Светлый фон

С Адамовичем в этом отношении было проще. Он никогда не был Ходасевичу другом, но и никогда не допускал в своих статьях выпадов, которые делали бы невозможным дальнейшее общение. Разумеется, у Ходасевича не было иллюзий. Он не сомневался, что Адамович был в курсе выходок Иванова, и, конечно, обе стороны не забыли обмен сплетнями в 1930 году. В кругу друзей Владислав Фелицианович, по некоторым свидетельствам, продолжал недобро шутить, положим, по поводу гомосексуальности Адамовича, именуя своего оппонента “Содомовичем”. И все же внешние отношения были корректны, и это давало возможным сохранять принципиальный характер полемики. Как писал Ходасевич в 1938 году, “мы с Адамовичем нередко спорим, но не с целью «насолить» друг другу, а по иным, гораздо более серьезным и достойным причинам. ‹…› Адамович порою оценивает писателей не по качеству их произведений, а по напряжению чувств, с которым они садятся за перо. Такой подход я считаю принципиально ошибочным и практически опасным, потому что он талантливых людей сбивает с пути, а бездарных обольщает несбыточными надеждами” (Возрождение. № 4148. 9 сентября).
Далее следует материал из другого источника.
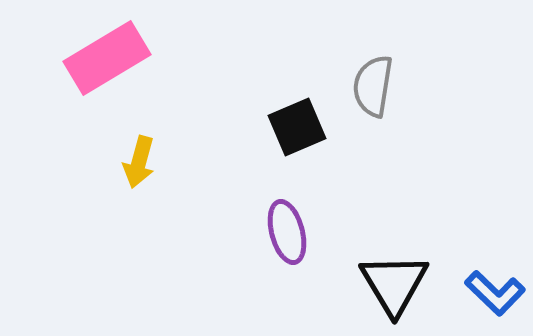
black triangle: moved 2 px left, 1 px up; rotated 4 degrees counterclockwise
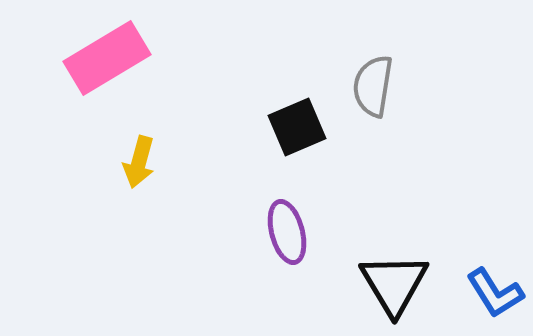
blue L-shape: rotated 14 degrees clockwise
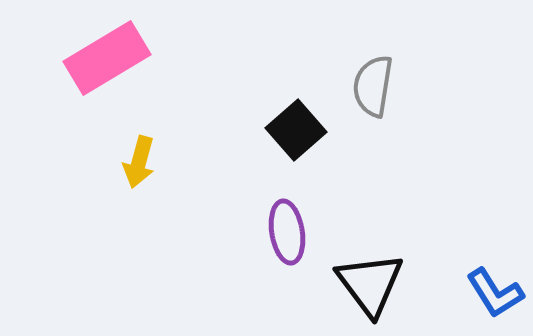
black square: moved 1 px left, 3 px down; rotated 18 degrees counterclockwise
purple ellipse: rotated 6 degrees clockwise
black triangle: moved 24 px left; rotated 6 degrees counterclockwise
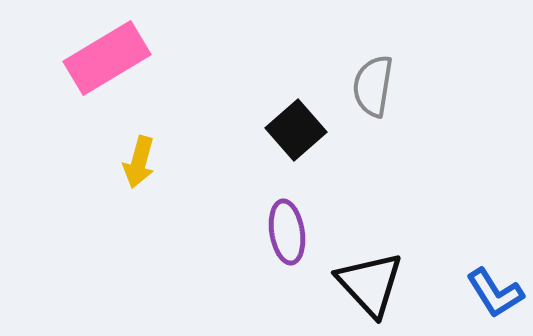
black triangle: rotated 6 degrees counterclockwise
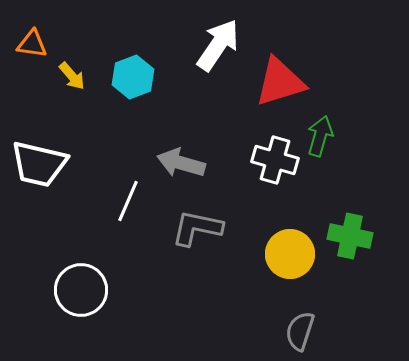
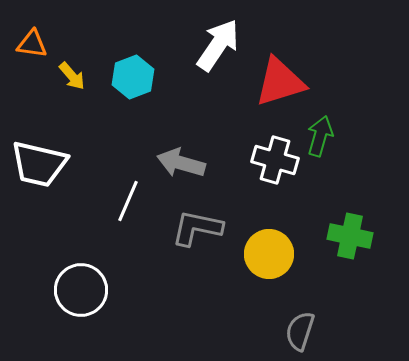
yellow circle: moved 21 px left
Основным поводом для спора была молодая поэзия русского зарубежья. В свое время Адамович сурово оценил покровительствуемых Ходасевичем поэтов “Перекрестка”. “Пожертвуйте, господа, вашим классицизмом и строгостью, вашим пушкинизмом, напишите два слова так, будто до них вы ничего не знали”[730], – призывал он их. К середине десятилетия вокруг Адамовича сложился кружок молодых поэтов, которые после прекращения в 1934 году “Чисел” заявили о себе на страницах варшавского журнала “Меч”. Черты, характерные для русско-парижской лирики, – формальная аморфность, аристократическая вялость, ностальгическая сентиментальность, – у этих авторов (среди которых наиболее заметны были Лидия Червинская и Анатолий Штейгер) доводились до логического завершения. Более того, эти черты стали в их глазах знаком хорошего тона, “столичности”, которая позволяла им свысока относиться к русским поэтам-эмигрантам, жившим в других европейских и неевропейских странах.

Ходасевич впервые выступил строгим судьей этих поэтов в статье “Новые стихи”, напечатанной в “Возрождении” под рубрикой “Книги и люди”:

Их любимый лиризм страдает тем пороком, что он уныл, а не трагичен. В основе его лежит не трагедия, а только неудача – личная или социальная. Наш “столичный” поэт напоминает не Эдипа, не Прометея, не Манфреда, а всего лишь массового неудачника, замученного личными или классовыми неприятностями. ‹…› В конечном итоге среди мировых поэтов он – несомненный провинциал, и не ему упрекать в провинциализме кого бы то ни было. ‹…› Гегемонские притязания наших поэтов основаны на той высокой оценке, которую они придают эмоциональной окраске своих стихов. Это обстоятельство самым прискорбным образом мешает развитию их поэзии вообще и их индивидуальных способностей в частности (ибо среди них есть одаренные). Среди них царит совершенно ложная мысль о том, что в поэзии труд убивает внутреннюю ценность. ‹…› Они стремятся выказать пренебрежение к литературной стороне поэзии, как бы нарочно стараясь высказать неудачную жизнь в неудачных стихах[731].